(Before-and-after change records)
━━━━━━━━━━━━━━━━━━━━

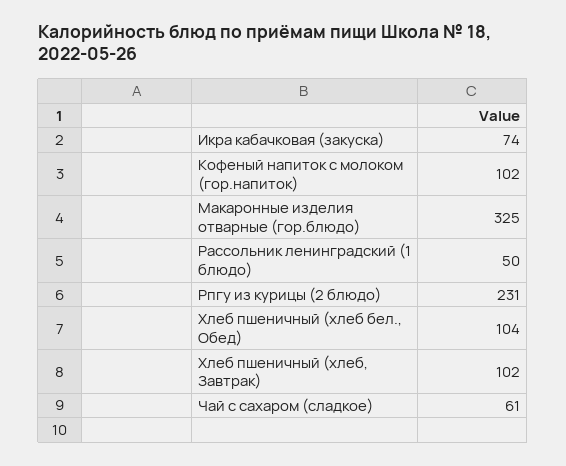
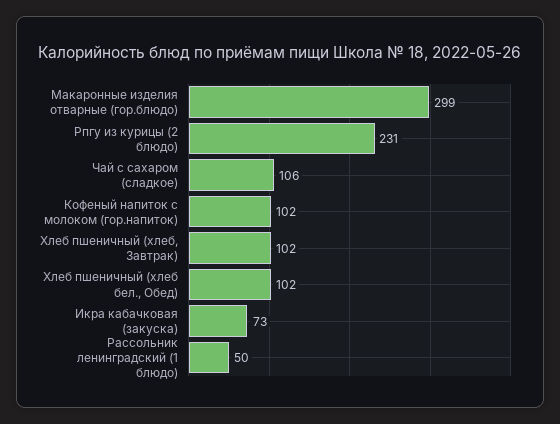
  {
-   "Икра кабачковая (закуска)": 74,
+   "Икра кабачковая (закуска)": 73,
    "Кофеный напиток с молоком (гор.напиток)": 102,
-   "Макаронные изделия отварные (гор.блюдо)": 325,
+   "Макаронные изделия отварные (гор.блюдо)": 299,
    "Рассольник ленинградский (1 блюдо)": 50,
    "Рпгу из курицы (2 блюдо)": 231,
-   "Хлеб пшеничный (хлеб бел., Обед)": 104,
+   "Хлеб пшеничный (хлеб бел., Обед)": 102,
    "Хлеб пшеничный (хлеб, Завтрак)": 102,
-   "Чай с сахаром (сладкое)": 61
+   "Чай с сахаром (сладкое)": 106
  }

━━━━━━━━━━━━━━━━━━━━

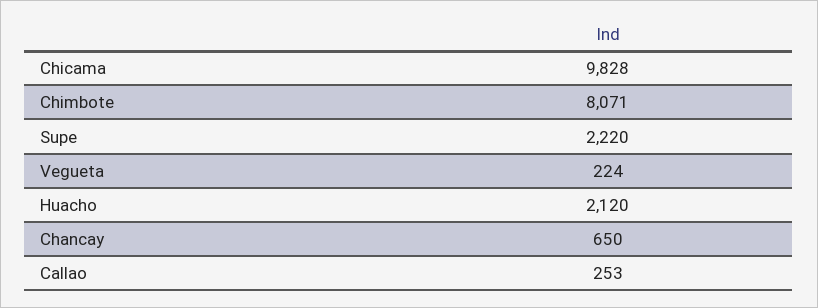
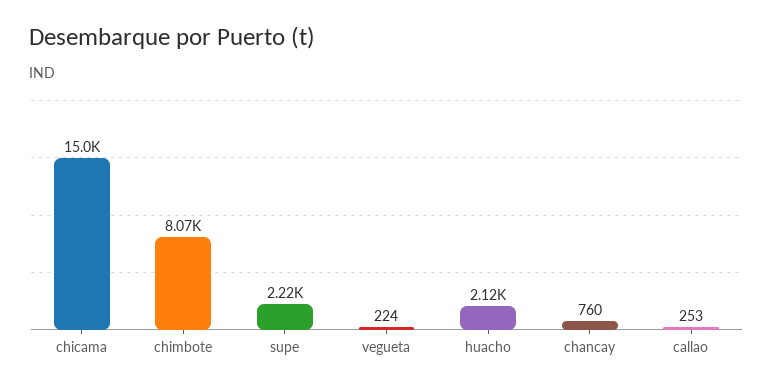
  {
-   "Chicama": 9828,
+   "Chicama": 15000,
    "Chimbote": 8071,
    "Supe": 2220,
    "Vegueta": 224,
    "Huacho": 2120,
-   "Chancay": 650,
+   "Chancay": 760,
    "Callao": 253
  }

━━━━━━━━━━━━━━━━━━━━

From the entries above, copy every line where the word "Обед" shows up.

FINISHED TASK:
-   "Хлеб пшеничный (хлеб бел., Обед)": 104,
+   "Хлеб пшеничный (хлеб бел., Обед)": 102,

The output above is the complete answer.